É muito ténue a linha que, relativamente à mentira medo, a faz ser um acto indigno e cobarde, ou a converte, ao invés, num acto compreensível e, até, recomendável.
Aceitamos o pressuposto de que todos erramos, todos falhamos, todos caímos. O que está em causa é saber se devemos ou não partilhar esses maus momentos ou, pelo contrário, não só silenciá-los, como negá-los se nos forem imputados ou suspeitados.
Trata-se, evidentemente, de uma matéria delicadíssima, em que penso dever ser a sã consciência a ditar a actuação que em cada caso deve ser assumida. Só um verdadeiro, honesto e corajoso exame de consciência nos pode ditar se o bom caminho é a verdade pela confissão, ou a mentira pela negação ou omissão.

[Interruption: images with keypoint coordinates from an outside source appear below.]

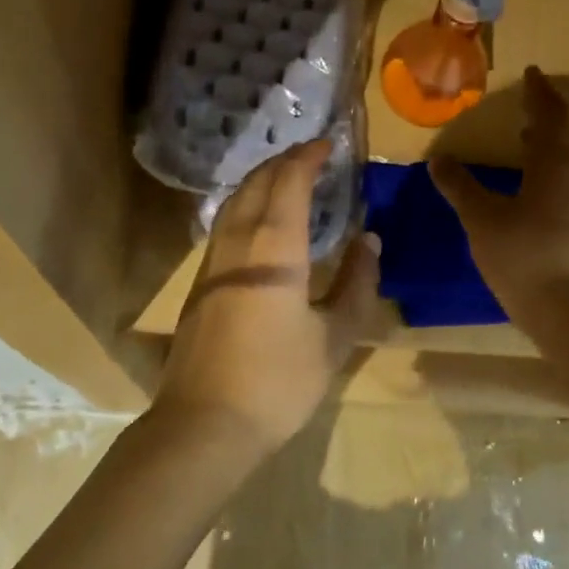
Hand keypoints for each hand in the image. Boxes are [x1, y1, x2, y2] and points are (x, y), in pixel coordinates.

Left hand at [155, 139, 380, 452]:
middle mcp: (237, 244)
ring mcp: (211, 263)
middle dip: (282, 162)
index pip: (289, 184)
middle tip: (309, 155)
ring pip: (234, 203)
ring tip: (284, 179)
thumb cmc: (279, 381)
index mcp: (274, 249)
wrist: (206, 424)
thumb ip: (356, 284)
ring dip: (260, 182)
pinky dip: (245, 206)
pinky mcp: (199, 285)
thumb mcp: (334, 337)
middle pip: (255, 185)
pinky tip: (258, 224)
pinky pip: (225, 226)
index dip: (308, 159)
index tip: (327, 144)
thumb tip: (369, 241)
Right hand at [429, 67, 568, 320]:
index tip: (532, 74)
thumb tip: (438, 159)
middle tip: (528, 107)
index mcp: (555, 165)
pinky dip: (550, 175)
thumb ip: (459, 186)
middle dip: (546, 119)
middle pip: (565, 138)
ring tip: (526, 145)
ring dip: (548, 149)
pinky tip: (533, 192)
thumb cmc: (522, 254)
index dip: (539, 93)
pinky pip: (568, 187)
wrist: (568, 310)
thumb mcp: (481, 218)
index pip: (550, 116)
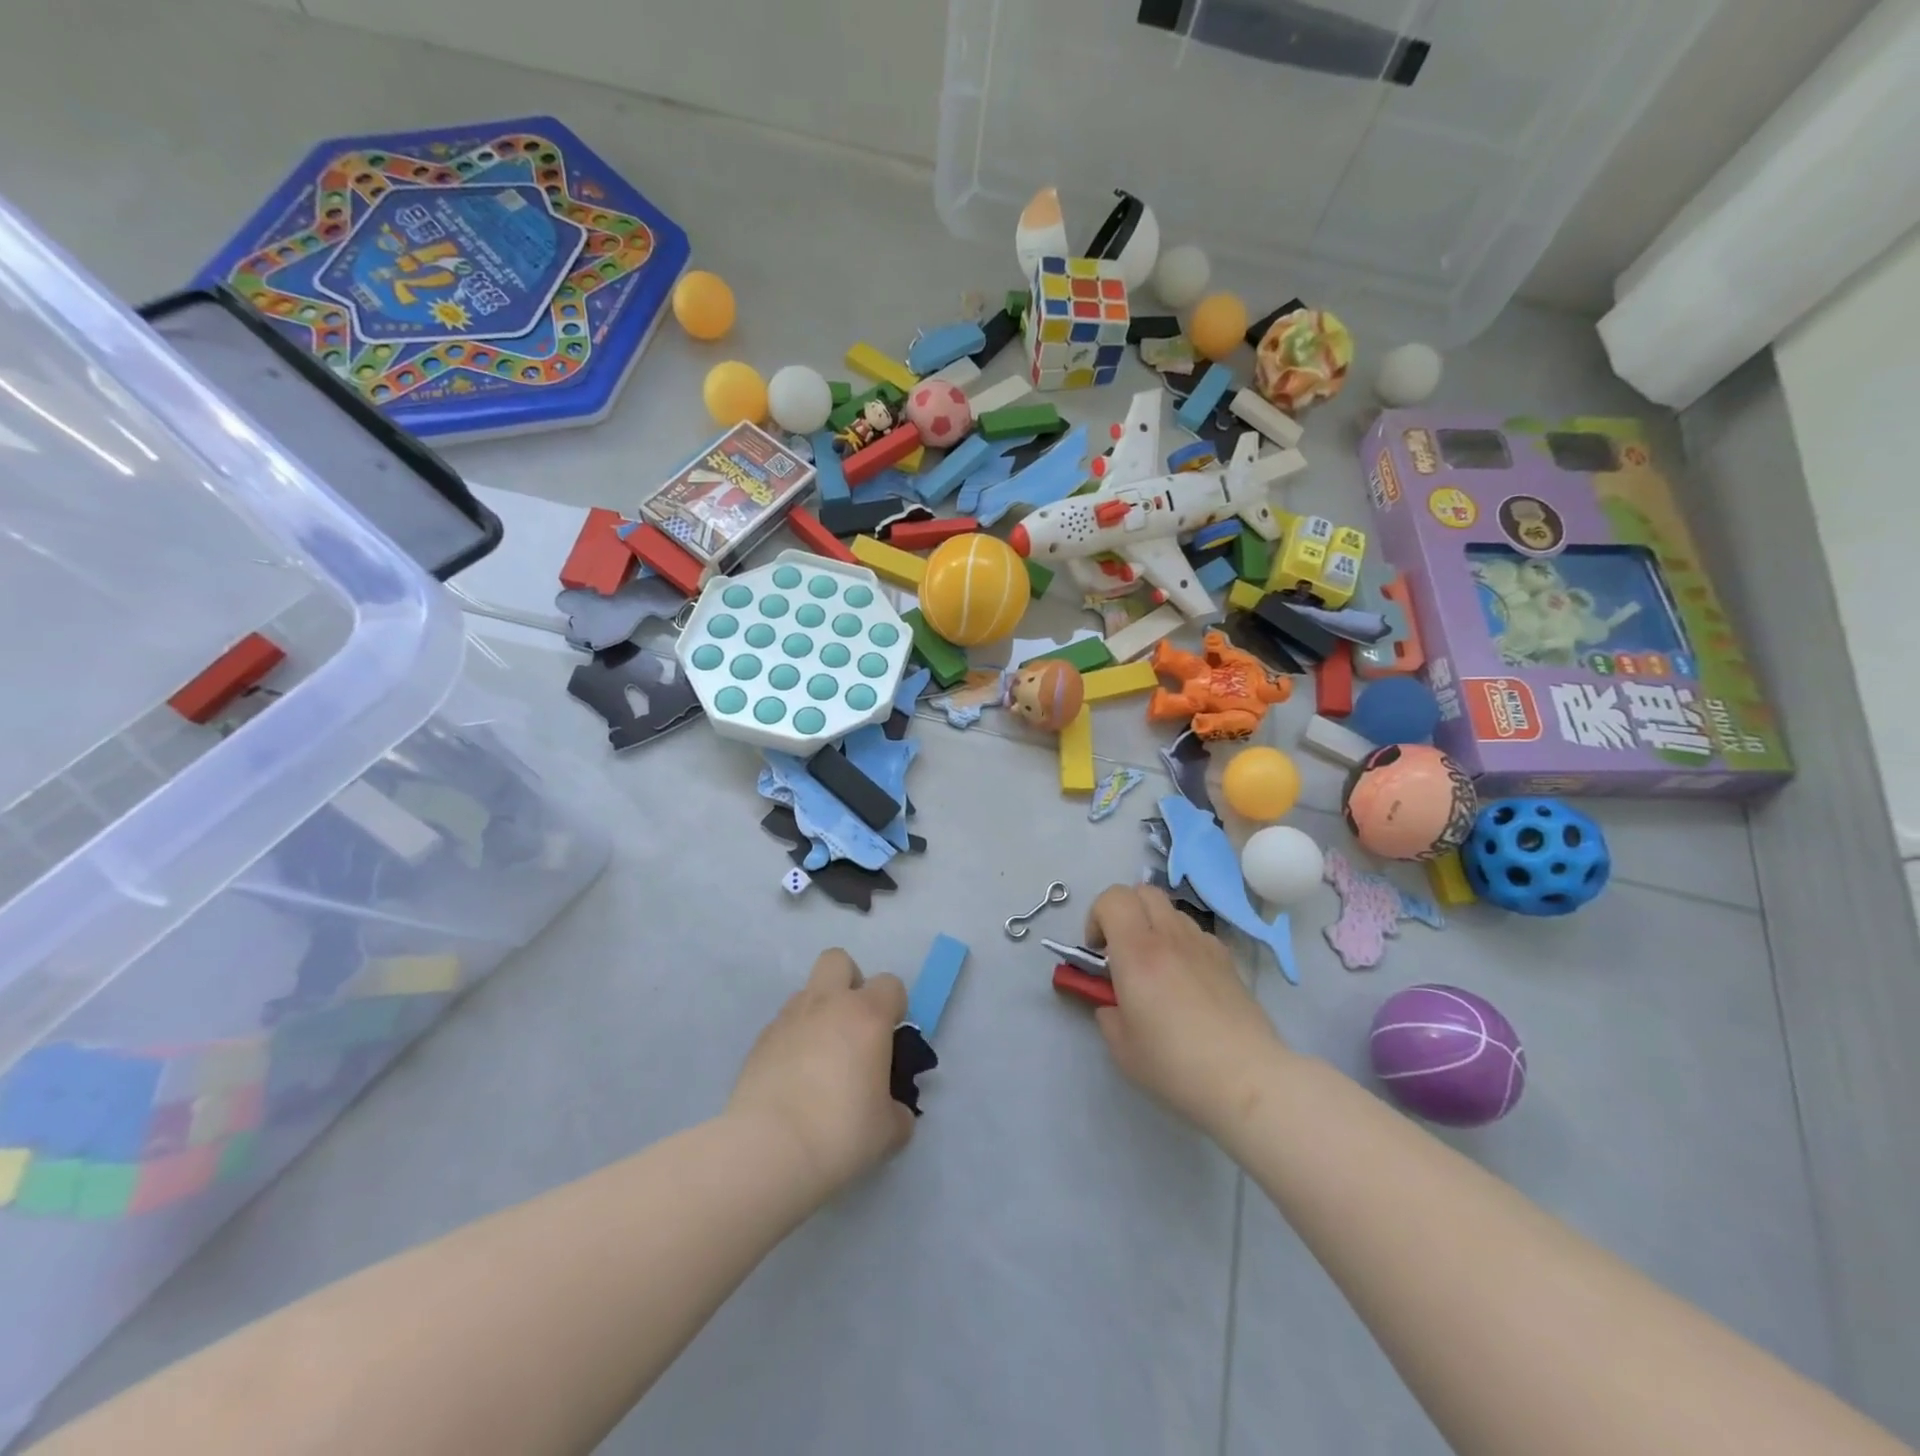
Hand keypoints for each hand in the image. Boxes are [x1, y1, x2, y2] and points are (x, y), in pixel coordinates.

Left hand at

E entre outros, esse exame de consciência terá de ajuizar a importância que o erro teve para o próprio, a sua real dimensão, a força das suas causas, as circunstâncias do seu sucedimento, o impacto para o futuro, a sua reparabilidade, ignorando corajosamente, por outro lado, as consequências que a divulgação desse erro importará para o outro, e para a relação entre ambos.
É este julgamento de nós próprios que somos chamados a fazer
Se a conclusão do julgamento for no sentido da constatação de que esse erro, essa queda, essa violação, é grave em si mesma e para si próprio, porque tem efeitos, impactos, dimensão, se sente como consequência ou detonador de modificações, então a mentira medo é cobardia e ignóbil. Porém, se o resultado for que esses percalços foram isso mesmo, meras inerências à frágil condição humana, que foram apenas pó da estrada, então a mentira medo é justificada.
Neste quadro importará, talvez, ponderar três aspectos: primeiro, a expiação de erros é um processo que, se for honesto, é lento e doloroso, não sendo legítimo ir às pressas buscar a absolvição pelo perdão de quem magoámos ou lesámos, sobretudo porque ao fazê-lo passamos sofrimento e angústia ao outro; segundo, ninguém por mais íntimo que seja quer saber tudo sobre o outro, dispensa de bom grado a partilha de certos episódios marginais e inconsequentes; terceiro, o insucesso, se justificado, não tem por efeito a queda do pedestal, pelo contrário, origina mais união, alento e incitamento para o futuro.
Resta-me a mentira ânimo, à qual o espaço já consumido neste texto só me permite uma breve referência.
mentira ânimo é aquela que assumimos para ajudar o outro, para o entusiasmar, para reforçar as suas expectativas e esperanças, para fortalecer a convicção nos seus empreendimentos, para lhe afastar medos, angústias e outras aflições. É aquela que proferimos para sermos o espelho que reflecte a imagem que o outro quer e precisa ver.
Com parcimónia e propriedade é indispensável, em exagero e constantemente é um erro de alucinação do outro.